The number of people sleeping outdoors dropped to under 3,000 in January, the lowest the city has recorded in a decade, according to a federal count.
And that figure has likely dropped even lower since Mayor London Breed — a Democrat in a difficult reelection fight this November — started ramping up enforcement of anti-camping laws in August following a U.S. Supreme Court decision.
Homelessness in no way has gone away, and in fact grew 7%, to 8,300 in January, according to the same federal count.
But the problem is now notably out of the public eye, raising the question of where people have gone and whether the change marks a turning point in a crisis long associated with San Francisco.
Oh yeah? Why?
I’ll take a crack.
It doesn’t take 20 years to build a building, even a large housing project. If you’re including the planning, financing, management, and value engineering stuff - yeah it takes longer than the actual physical building, but no where near 20 years in total. Unless someone who would say as much is being disingenuos and including all time from concept to completion, combined among all individuals involved.

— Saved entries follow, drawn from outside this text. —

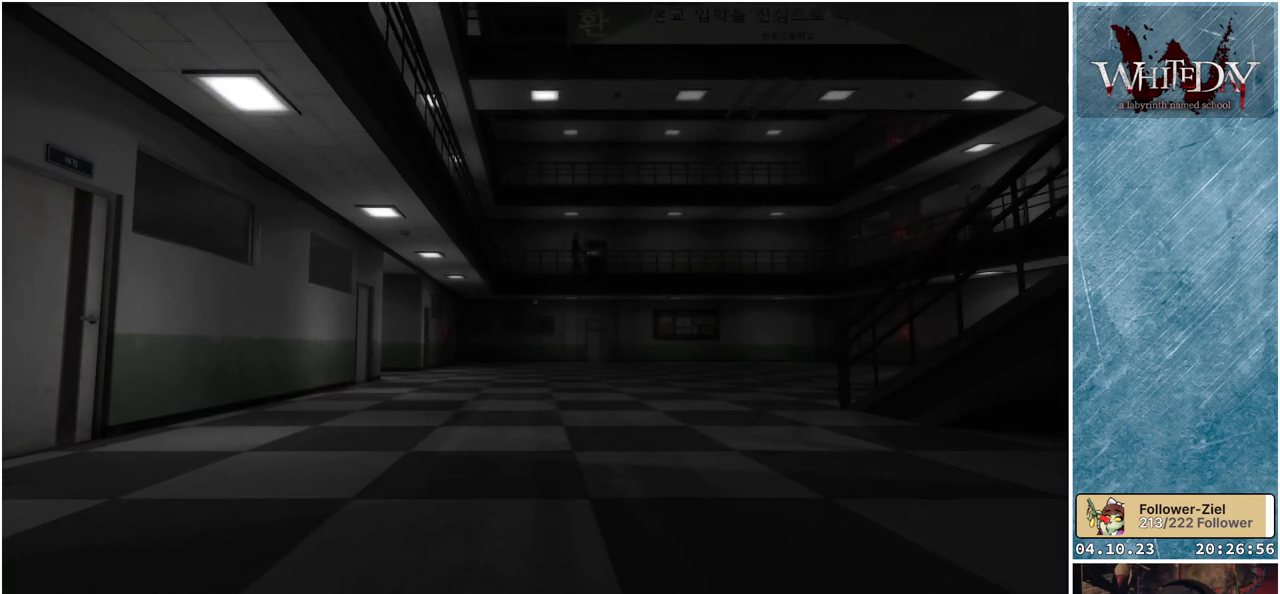
{"buttons": [], "left_stick": "up", "right_stick": "center", "events": []}
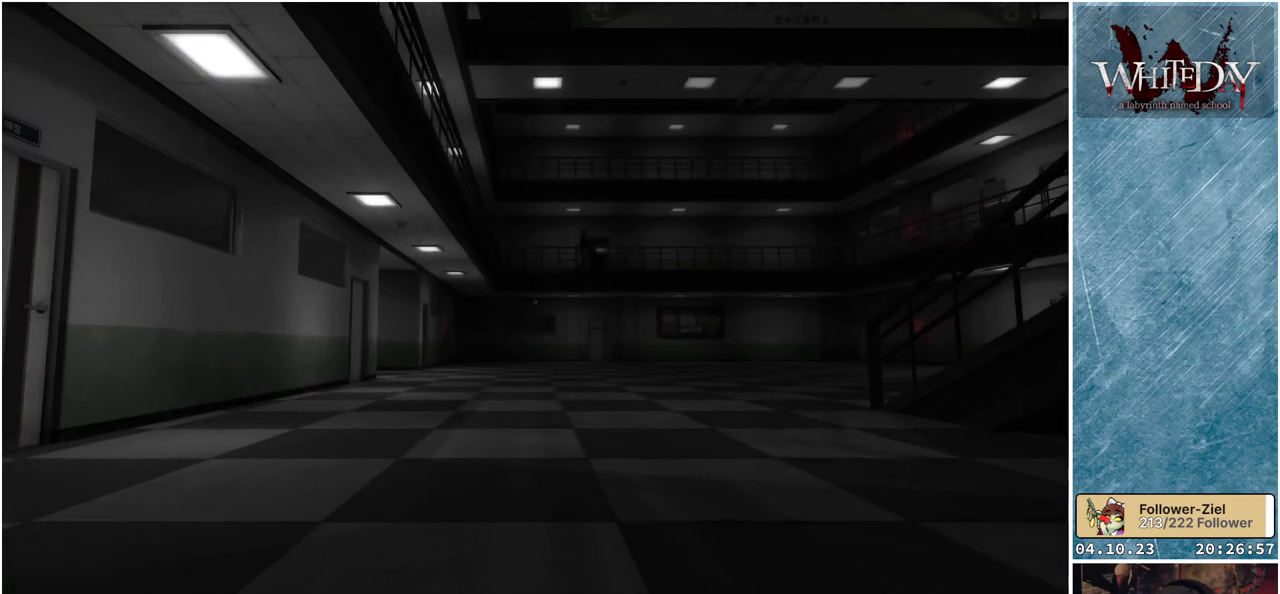
{"buttons": [], "left_stick": "up", "right_stick": "center", "events": []}
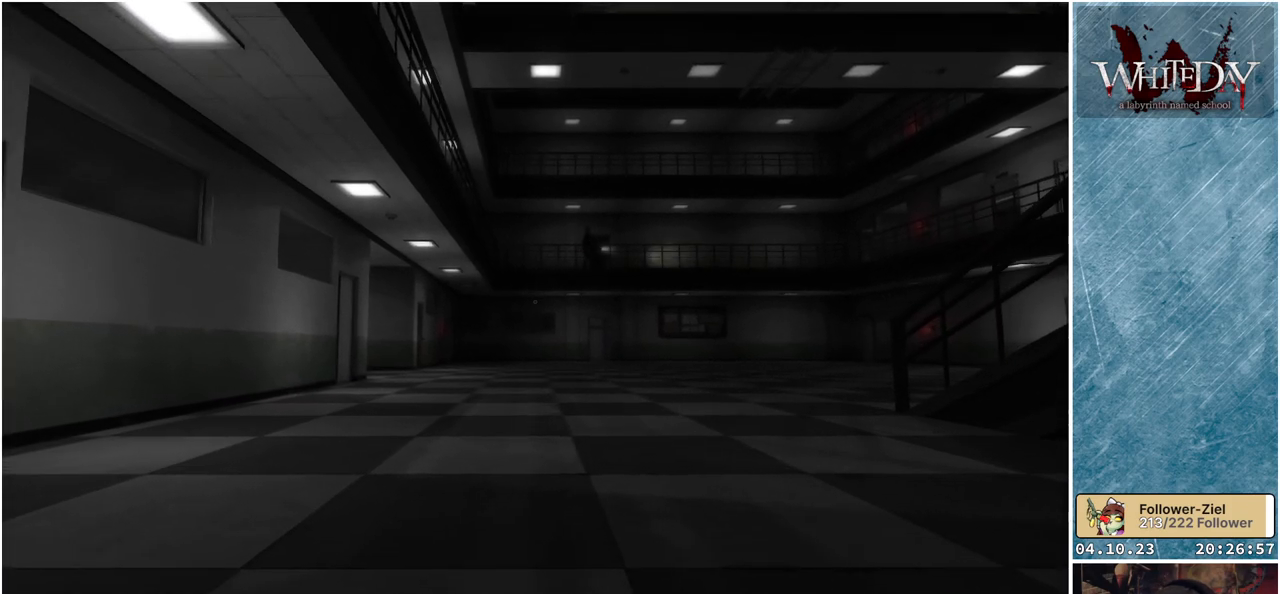
{"buttons": [], "left_stick": "up", "right_stick": "center", "events": []}
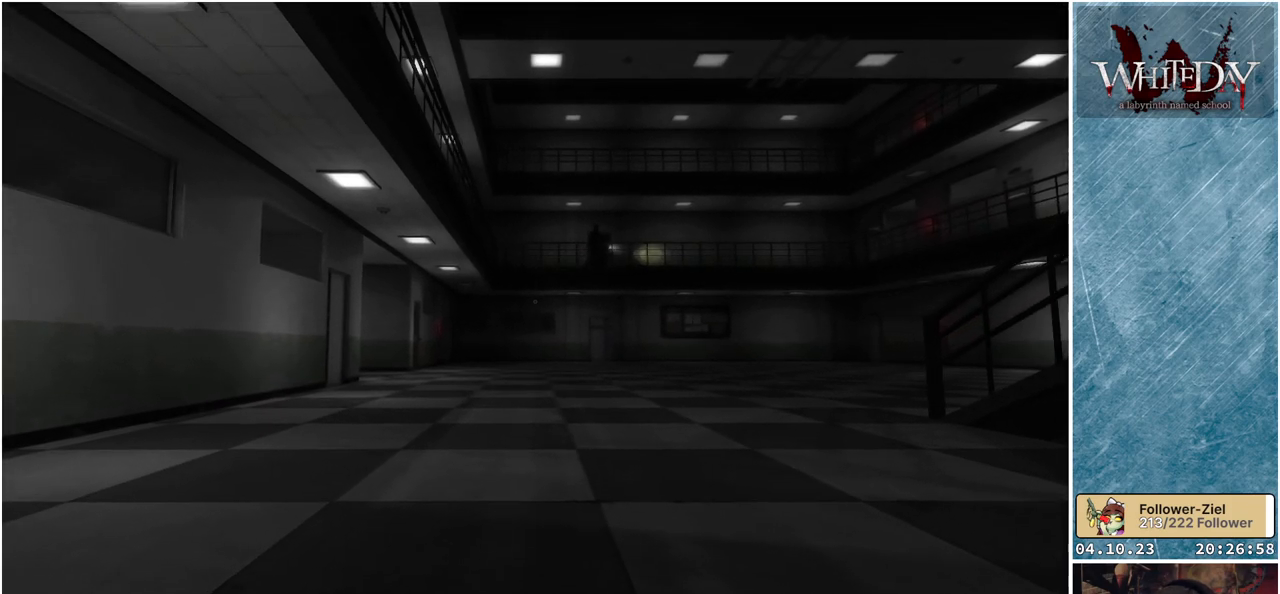
{"buttons": [], "left_stick": "up", "right_stick": "center", "events": []}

Also, in previous comments you said they spent a billion a year. Then, in a follow-up comment you said “if they save their money for 10 years”. So I’m wondering if you imagine building a housing project costs 10 billion?

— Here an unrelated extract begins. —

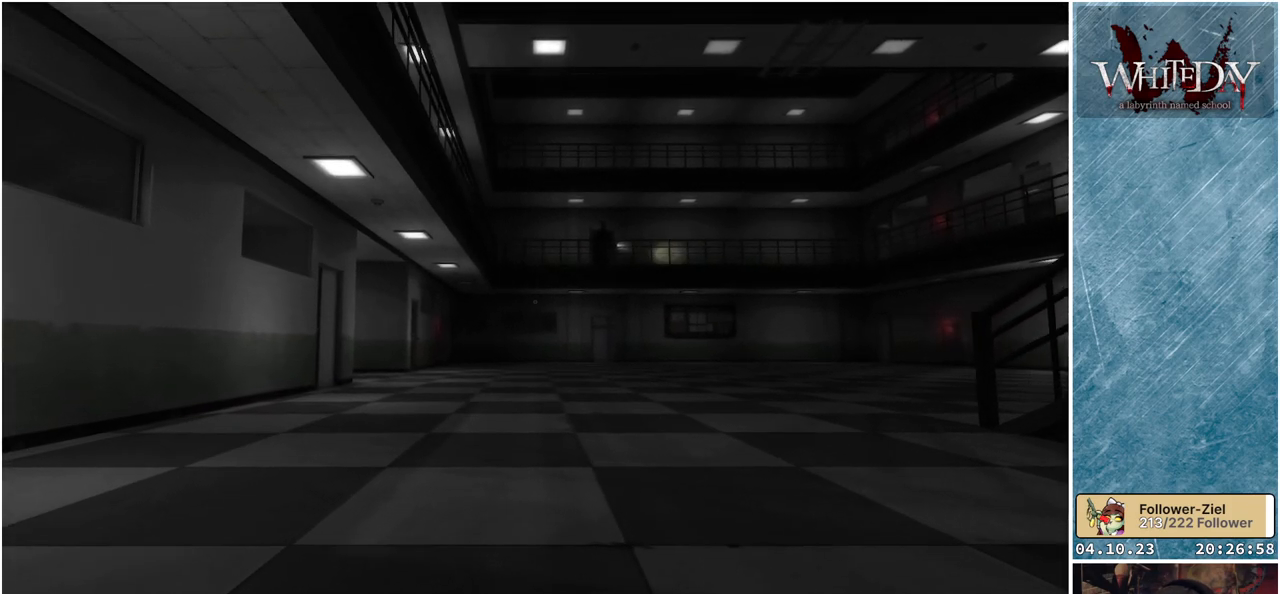
{"buttons": [], "left_stick": "up", "right_stick": "center", "events": []}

Sounds like if the they are actually garnering a billion a year, building housing should be totally workable.
I mean, okay, if they redirect that entire billion a year to building housing (ignoring the fact that a decent portion of the homeless problem would be solved via DEATH), they could throw up housing complexes with that money. But it doesn’t change the timeline a lot.
Quick and dirty math:
Building affordable housing in SF costs about a million per unit. There are about 4400 unsheltered people in the city. So we’re looking at about 4.4 years of our $1bn/yr budget.
And remember, providing housing is only one small part of keeping people off the streets. Bills, addiction, mental issues, discrimination - we are doing nothing on that front. Preventing people from falling into homelessness? Can’t do it, we’re building housing.